Aidé par le Dr. Susan Calvin, robopsychologue émérite de l’U.S.Robotics, Spooner va tout faire pour retrouver le robot responsable et mettre fin à la conspiration du silence.

Lien avec l’œuvre d’Asimov

Je crois qu’il est bon de replacer I, robot dans l’œuvre de l’écrivain qui a inspiré le film, le génial Isaac Asimov. Car si le scénario n’est pas issu directement d’un roman du “Bon docteur”, ni même d’une de ses nouvelles, il est plutôt une évocation de son univers robotique et un patchwork d’idées de diverses nouvelles.

Ainsi, le détective Del Spooner, joué par Will Smith, est à mon avis nettement inspiré de l’inspecteur Elijah Baley[1]On retrouve Lije Baley dans les romans Les Cavernes d’acier, Face aux feux du soleil et Les Robots de l’aube. de la série des polars S.F. du cycle des robots. Même aversion pour la gent robotique, même opiniâtreté dans la direction de ses enquêtes et même intelligence dans ses raisonnements.

Il y a également le Dr. Susan Calvin, jouée par l’adorable Bridget Moynahan (La recrueLord of war) robopsychologue de l’U.S.Robotics que l’on retrouve dans quasiment toutes les nouvelles sur les robots. Elle est chargée de veiller à ce que les robots ne dévient pas de leur comportement programmé et de prévenir les actes contraires aux Trois Lois.

Bien entendu, les Trois Lois de la Robotique, fermement implantées dans les cerveaux positroniques des robots d’Asimov et qui sont à la base de leur comportement, sont également présentes (et qui plus est brillamment exploitées). On peut même noter, mais je n’en dirais pas trop à ce sujet, la présence d’une Loi Zéro[2]Loi Zéro dont Asimov trace une ébauche dans le roman Les Robots et l’Empire et qui trouve son aboutissement dans Terre et Fondation. que je vous laisse découvrir pour ne pas trop dévoiler l’intrigue.
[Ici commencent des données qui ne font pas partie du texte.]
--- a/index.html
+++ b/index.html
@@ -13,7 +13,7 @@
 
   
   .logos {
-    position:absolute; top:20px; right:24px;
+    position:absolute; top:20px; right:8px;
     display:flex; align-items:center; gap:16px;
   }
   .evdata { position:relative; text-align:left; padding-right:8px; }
La trame principale du scénario est bâtie autour de la magnifique nouvelle Le robot qui rêvait dans laquelle un robot surpasse sa programmation en se posant des question sur sa condition de robot et en cherchant à accéder à l’auto-détermination.
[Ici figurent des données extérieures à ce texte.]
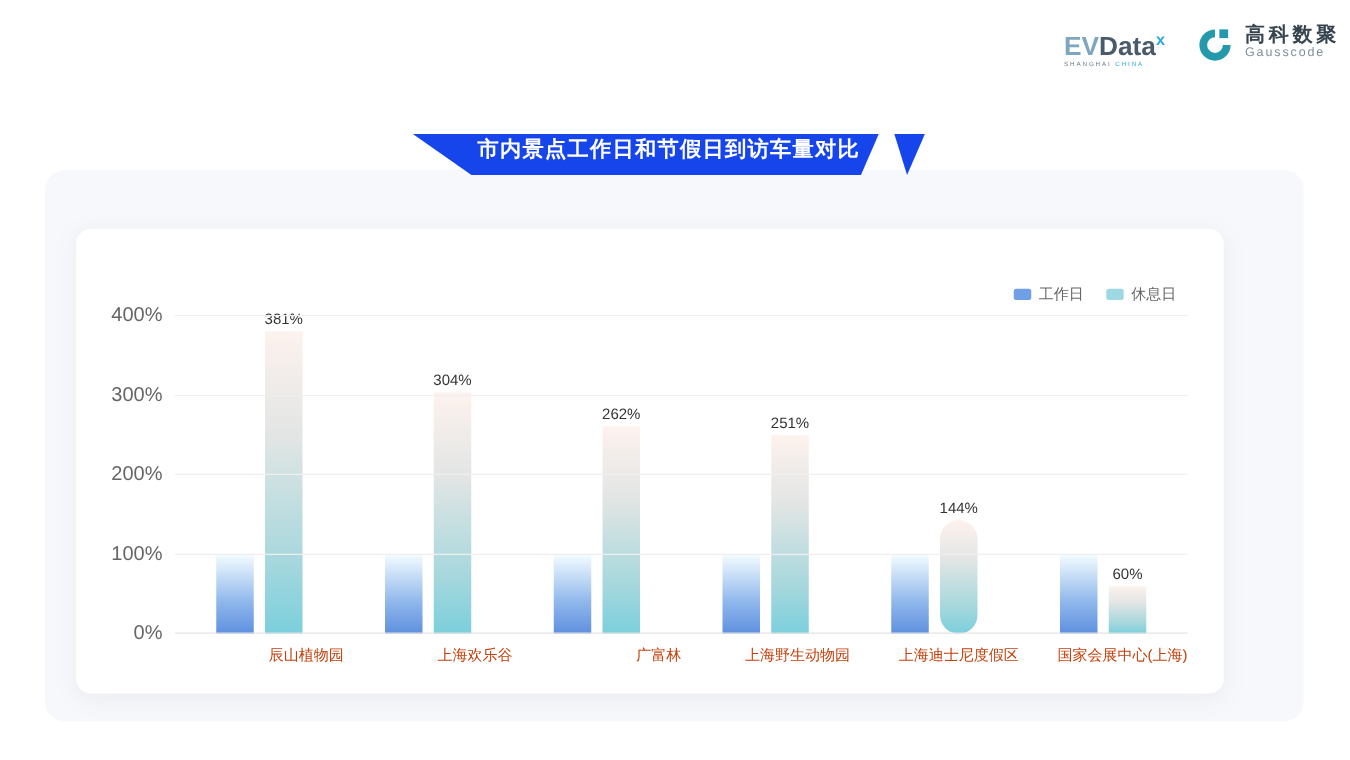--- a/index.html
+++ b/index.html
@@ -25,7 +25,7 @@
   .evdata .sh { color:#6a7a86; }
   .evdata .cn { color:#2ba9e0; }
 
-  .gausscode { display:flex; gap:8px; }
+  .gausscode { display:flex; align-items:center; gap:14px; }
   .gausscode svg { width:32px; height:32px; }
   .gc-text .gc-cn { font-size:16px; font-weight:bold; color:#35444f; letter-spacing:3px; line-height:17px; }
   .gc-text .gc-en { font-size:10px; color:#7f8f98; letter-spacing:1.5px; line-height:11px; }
On retrouve le même schéma d’un robot conscient de sa personne et voulant « délivrer » les autres robots de « l’esclavage ».

Mon avis

Étant fan d’Asimov, j’étais extrêmement critique avant de voir ce film, me demandant comment Hollywood avait pu massacrer l’œuvre du Maître.

Et bien je fut agréablement surpris par le résultat. Non seulement les Trois Lois sont utilisées avec brio, mais « l’esprit » Asimov plane bien sur ce film. Bien sur, au début, j’ai trouvé vraiment bizarre tous ces robots qui ne se comportaient pas conformément aux Trois Lois et j’en étais quelque peu irrité. Puis, finalement, le scénario apporte une réponse parfaitement logique à cet état de fait en imaginant une extension à ces fameuses Lois.

Outre le scénario bien ficelé qui donne part égale à l’action et à la réflexion, les effets spéciaux (en grande partie numériques) sont à couper le souffle, soulignant à la perfection le côté high-tech de ce monde.

Mais par-dessus tout, les expressions du robot Sonny sont si naturelles et ses mimiques si réalistes qu’on le prendrait presque pour un humain. Et ce robot, à mon sens le véritable personnage principal, a fait énormément pour la réussite du film.

Bref, un formidable polar à la sauce S.F. que je recommande à tout le monde.

Trailer

Références   [ + ]

1. On retrouve Lije Baley dans les romans Les Cavernes d’acier, Face aux feux du soleil et Les Robots de l’aube.
2. Loi Zéro dont Asimov trace une ébauche dans le roman Les Robots et l’Empire et qui trouve son aboutissement dans Terre et Fondation.